Thanksgiving 2018
As might be expected, we ate Thanksgiving dinner yesterday. As is our custom, my wife cooked throughout the morning while I cleaned, tried to keep the children out of her way, helped her when I could, and carved the ham just before we ate. In a new and exciting twist, we invited actual guests to our home for Thanksgiving, and ate the meal at a brand new table.
The guests were my wife’s cousin’s family and the family of one of my wife’s coworkers, bringing total attendance to 11 people — as seen in the photo above. Without really thinking about it, we came up with a fairly diverse crowd — the six adults were born in Boston, New York City, Ecuador, Haiti, Salt Lake City, and Honolulu, and represent at least three distinct ethnic backgrounds.
The table wasn’t a spur-of-the-moment purchase, but the timing was. My wife and I had been eyeing it for more than six months, and we’ve always known our older dining room table was temporary. Originally intending to buy our “forever table” when we move into our “forever home”, we changed our minds on Saturday and bought the table — the last one in stock — and assembled it that afternoon. It’s a counter-height, 60"x60" solid wooden table with eight stool-height chairs. It has a self-contained, fold-in leaf that reduces the size to 60"x42" (for when we don’t have guests).
The older table, which we bought at now-defunct Lack’s Furniture in 2009, and which will soon be given away or sold at a very low price, came in handy as our “buffet”, as seen below.
While I cleaned house “all” morning — bathrooms, vacuuming, dusting, emptying trashes, setting up tables — my wife cooked. She made her holiday specialty, the glorious ham, and her other regular Thanksgiving foods: roast chicken with potatoes, “ice-box butterhorn” rolls, rice and beans, French-cut green beans, stuffing, and glazed sweet potatoes. She also made pineapple upside-down cake. I don’t know how she does all this with only one oven in our kitchen.
Guests brought lasagna, a potatoes-and-carrots dish, pecan pie, and a healthy tray of celery, bell peppers, carrot sticks and cucumber slices.
We had the typical north-south argument over the pronunciation of “pecan”: we southerners call it “puhKAWN”, and the northeasterners say “PEE can”. I explained that every time I hear that, I think: “I don’t need a can to pee in; I own a toilet.” I always think this is funny, but usually no one else does. This time, I got a laugh out of at least two of our guests — the foreign-born ones.

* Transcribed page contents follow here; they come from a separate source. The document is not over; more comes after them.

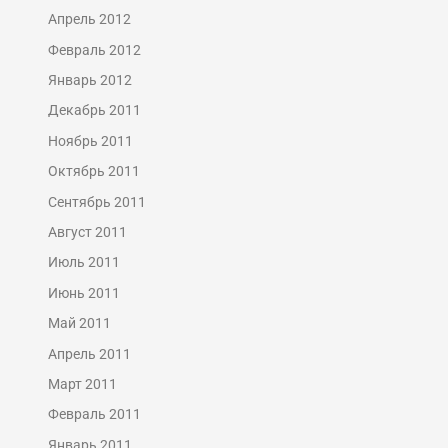
Апрель 2012
Февраль 2012
Январь 2012
Декабрь 2011
Ноябрь 2011
Октябрь 2011
Сентябрь 2011
Август 2011
Июль 2011
Июнь 2011
Май 2011
Апрель 2011
Март 2011
Февраль 2011
Январь 2011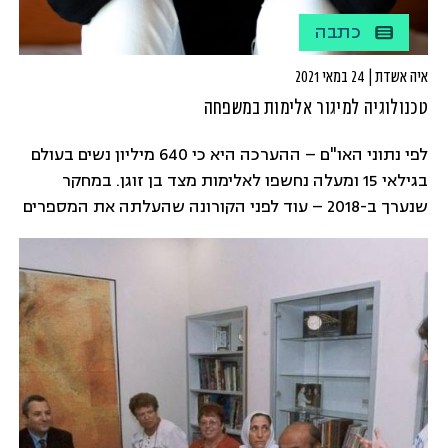
כתבה
איה אשדת | 24 במאי 2021
טכנולוגיה למיגור אלימות במשפחה
לפי נתוני האו"ם – ההערכה היא כי 640 מיליון נשים בעולם
בגילאי 15 ומעלה נחשפו לאלימות מצד בן זוגן. במחקר
שנערך ב-2018 – עוד לפני הקורונה שהעלתה את המספרים
– ההערכה היתה שאחת משבע נשים בעולם חוותה אלימות
מצד בן הזוג ב-12 החודשים האחרונים ו-137 נשים נרצחות
בכל יום בעולם על ידי בן משפחה.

The children were remarkably well-behaved and the adult conversations were happily without malice or argument. Our cozy home was just the right size for this gathering, and all of us ate just slightly more than we probably should have.
The weather was nice enough that we stepped outside for half an hour so the children could kick soccer balls around in our back yard — until they disturbed a hill of fire ants that I’d overlooked during the previous day’s slaughter of the tiny but valiant insects.
I didn’t pick up my camera more than twice, so I was glad my daughter was roaming around with hers (she uses my old Canon 350D (Rebel XT). The following five images were all made by my daughter Rebecca.
Note: Click any of the images to see a larger version.
Older Comments
Anderson Connors, 2018.12.01, 16:23:05:
It sounds like a wonderful gathering. I'm glad it went well.
"...the northeasterners say 'PEE can'..."
Yes, this grates on me every time I hear it in a movie. I'm not a hobo; I don't pee in a can. Fortunately, the word doesn't come up often in my day-to-day life.
"...the adult conversations were happily without malice or argument..."
Then it wasn't REALLY Thanksgiving, was it? (Joke.) Just for fun, next year you should invite a couple of racists *and* a couple of undocumented immigrants. (Also a joke. Perhaps in poor taste. Sorry. I'm excited to see your blog again.)
Wil C. Fry, in response to Anderson Connors, 2018.12.01, 18:00:08
"Then it wasn’t REALLY Thanksgiving, was it? (Joke.)"
Ha. I dislike strongly the TV/movie trope that holidays with family always have to be fraught with stress, but this year, I simply couldn't imagine being peaceful while in the same room as most of my relatives.